• Document excerpt:
---
It’s always been kind of hard to measure resource usage when you are running a script. What I’d want to do is not get metrics like memory, cpu, and io operations for an entire host, but rather for a specific process.

What I wanted to do was monitor not an entire node, or a python script, but a specific function that a user might be running. Toward this goal, I created the monitor pid task, where pid stands for a process id. It works in a few simple ways. You can run it as a task - meaning that watchme will schedule it to collect metrics for some (pre-determined) process id or name. Let’s say we wanted to create a watcher called “system” and then create a task to monitor slack:


$watchme create system$ watchme add-task system task-monitor-slack --type psutils func@monitor_pid_task pid@slack



and then I would use the watchme schedule command to specify how often I want to collect metrics. The schedule will use cron to run the watcher at the frequency you desired. What kind of result can you get? To give you a sense, here is an example of a plot for one of the tasks from a a system watcher. Yep, I created it, scheduled it, and forgot about it. It faithfully generates data for me, a la cron:

That’s the virtual memory that is free on my computer, in bytes, for the span of just over a month that the task has been running. It’s only a month of data, but there are still interesting patterns. What are the spikes? It could be that the spikes (more free memory) indicate a restart of my computer. It might also have to do with whatever I was running, here is a chart to show cpu percent usage:

But I digress! With the monitor process task, you can create similar plots to these, but instead of for your entire computer, for a Python function or specific process that you are interested in. See an example here to see what is exported for each run. By the way, if you do run this task for slack, take a look at the “cmdline” key. The command used to start up slack is ridiculous.
---
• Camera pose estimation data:

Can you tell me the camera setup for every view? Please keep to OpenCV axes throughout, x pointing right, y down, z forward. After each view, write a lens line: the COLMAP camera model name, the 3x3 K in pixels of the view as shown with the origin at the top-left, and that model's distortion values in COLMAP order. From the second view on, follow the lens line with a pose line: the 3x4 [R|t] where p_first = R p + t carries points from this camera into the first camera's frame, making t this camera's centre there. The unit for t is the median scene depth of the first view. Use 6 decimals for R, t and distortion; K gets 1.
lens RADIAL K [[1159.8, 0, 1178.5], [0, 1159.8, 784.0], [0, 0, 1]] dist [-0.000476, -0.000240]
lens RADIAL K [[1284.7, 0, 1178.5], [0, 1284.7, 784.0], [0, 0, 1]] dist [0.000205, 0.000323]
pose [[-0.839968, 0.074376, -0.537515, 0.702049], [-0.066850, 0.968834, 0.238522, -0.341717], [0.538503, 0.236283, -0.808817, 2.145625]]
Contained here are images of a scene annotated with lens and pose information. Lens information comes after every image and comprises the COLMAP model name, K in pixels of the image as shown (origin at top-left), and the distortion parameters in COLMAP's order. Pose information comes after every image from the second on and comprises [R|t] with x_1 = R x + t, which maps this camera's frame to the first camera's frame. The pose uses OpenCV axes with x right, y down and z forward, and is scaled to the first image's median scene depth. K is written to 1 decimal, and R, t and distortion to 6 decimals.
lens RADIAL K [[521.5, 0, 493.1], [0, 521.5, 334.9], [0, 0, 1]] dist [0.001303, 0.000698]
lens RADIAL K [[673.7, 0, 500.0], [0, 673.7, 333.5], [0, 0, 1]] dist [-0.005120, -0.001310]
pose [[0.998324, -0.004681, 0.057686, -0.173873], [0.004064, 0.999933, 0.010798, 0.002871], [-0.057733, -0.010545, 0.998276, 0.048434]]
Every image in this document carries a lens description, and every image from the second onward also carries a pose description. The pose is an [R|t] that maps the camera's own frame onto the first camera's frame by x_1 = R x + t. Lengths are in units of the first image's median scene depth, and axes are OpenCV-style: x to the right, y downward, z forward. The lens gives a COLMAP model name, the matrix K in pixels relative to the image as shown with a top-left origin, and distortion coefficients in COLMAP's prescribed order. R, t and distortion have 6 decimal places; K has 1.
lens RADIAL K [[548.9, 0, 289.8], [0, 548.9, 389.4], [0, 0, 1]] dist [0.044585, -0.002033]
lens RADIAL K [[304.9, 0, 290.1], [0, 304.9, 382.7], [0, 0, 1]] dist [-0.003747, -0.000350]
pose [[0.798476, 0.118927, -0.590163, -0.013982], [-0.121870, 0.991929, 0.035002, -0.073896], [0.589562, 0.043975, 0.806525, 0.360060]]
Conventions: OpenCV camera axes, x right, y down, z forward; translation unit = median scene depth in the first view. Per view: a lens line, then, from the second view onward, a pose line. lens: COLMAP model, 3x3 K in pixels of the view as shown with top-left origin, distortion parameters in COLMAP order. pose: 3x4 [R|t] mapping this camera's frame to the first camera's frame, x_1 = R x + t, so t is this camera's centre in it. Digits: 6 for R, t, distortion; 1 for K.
---
• Exercise prompt: From the process-monitoring article above, set down the passage between "That’s the virtual" and "slack is ridiculous.", inclusive, word for word.

• Finished task:
That’s the virtual memory that is free on my computer, in bytes, for the span of just over a month that the task has been running. It’s only a month of data, but there are still interesting patterns. What are the spikes? It could be that the spikes (more free memory) indicate a restart of my computer. It might also have to do with whatever I was running, here is a chart to show cpu percent usage:

But I digress! With the monitor process task, you can create similar plots to these, but instead of for your entire computer, for a Python function or specific process that you are interested in. See an example here to see what is exported for each run. By the way, if you do run this task for slack, take a look at the “cmdline” key. The command used to start up slack is ridiculous.